Amongst aristocratic nations every man is pretty nearly stationary in his own sphere; but men are astonishingly unlike each other,—their passions, their notions, their habits, and their tastes are essentially different: nothing changes, but everything differs. In democracies, on the contrary, all men are alike and do things pretty nearly alike. It is true that they are subject to great and frequent vicissitudes; but as the same events of good or adverse fortune are continually recurring, the name of the actors only is changed, the piece is always the same. The aspect of American society is animated, because men and things are always changing; but it is monotonous, because all these changes are alike.

Men living in democratic ages have many passions, but most of their passions either end in the love of riches or proceed from it. The cause of this is, not that their souls are narrower, but that the importance of money is really greater at such times.
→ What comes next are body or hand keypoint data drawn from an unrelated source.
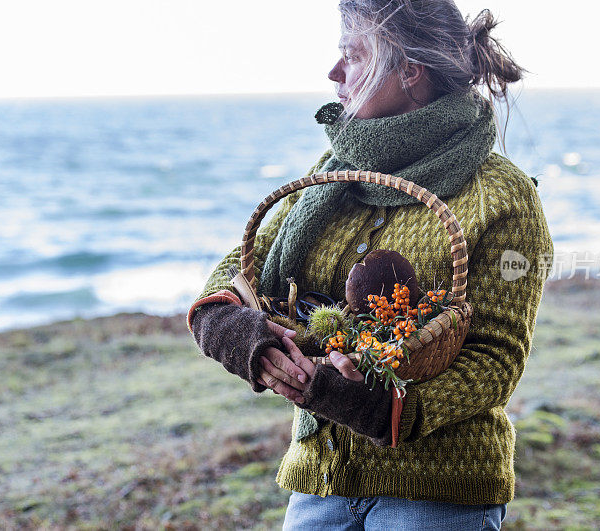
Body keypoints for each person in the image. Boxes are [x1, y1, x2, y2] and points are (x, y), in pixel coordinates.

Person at [188, 1, 553, 529]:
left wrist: (381, 410)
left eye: (352, 55)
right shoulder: (331, 176)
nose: (334, 73)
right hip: (321, 482)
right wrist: (230, 326)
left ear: (409, 71)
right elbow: (243, 264)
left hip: (438, 492)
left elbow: (497, 359)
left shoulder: (503, 196)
When all the members of a community are independent of or indifferent to each other, the co-operation of each of them can only be obtained by paying for it: this infinitely multiplies the purposes to which wealth may be applied, and increases its value. When the reverence which belonged to what is old has vanished, birth, condition, and profession no longer distinguish men, or scarcely distinguish them at all: hardly anything but money remains to create strongly marked differences between them, and to raise some of them above the common level. The distinction originating in wealth is increased by the disappearance and diminution of all other distinctions. Amongst aristocratic nations money only reaches to a few points on the vast circle of man's desires,—in democracies it seems to lead to all.

The love of wealth is therefore to be traced, either as a principal or an accessory motive, at the bottom of all that the Americans do: this gives to all their passions a sort of family-likeness, and soon renders the survey of them exceedingly wearisome. This perpetual recurrence of the same passion is monotonous; the peculiar methods by which this passion seeks its own gratification are no less so.

In an orderly and constituted democracy like the United States, where men cannot enrich themselves by war, by public office, or by political confiscation, the love of wealth mainly drives them into business and manufactures. Although these pursuits often bring about great commotions and disasters, they cannot prosper without strictly regular habits and a long routine of petty uniform acts. The stronger the passion is, the more regular are these habits, and the more uniform are these acts. It may be said that it is the vehemence of their desires which makes the Americans so methodical; it perturbs their minds, but it disciplines their lives.

The remark I here apply to America may indeed be addressed to almost all our contemporaries. Variety is disappearing from the human race; the same ways of acting, thinking, and feeling are to be met with all over the world. This is not only because nations work more upon each other, and are more faithful in their mutual imitation; but as the men of each country relinquish more and more the peculiar opinions and feelings of a caste, a profession, or a family, they simultaneously arrive at something nearer to the constitution of Man, which is everywhere the same. Thus they become more alike, even without having imitated each other. Like travellers scattered about some large wood, which is intersected by paths converging to one point, if all of them keep their eyes fixed upon that point and advance towards it, they insensibly draw nearer together,—though they seek not, though they see not, though they know not each other; and they will be surprised at length to find themselves all collected on the same spot. All the nations which take, not any particular man, but Man himself, as the object of their researches and their imitations, are tending in the end to a similar state of society, like these travellers converging to the central plot of the forest.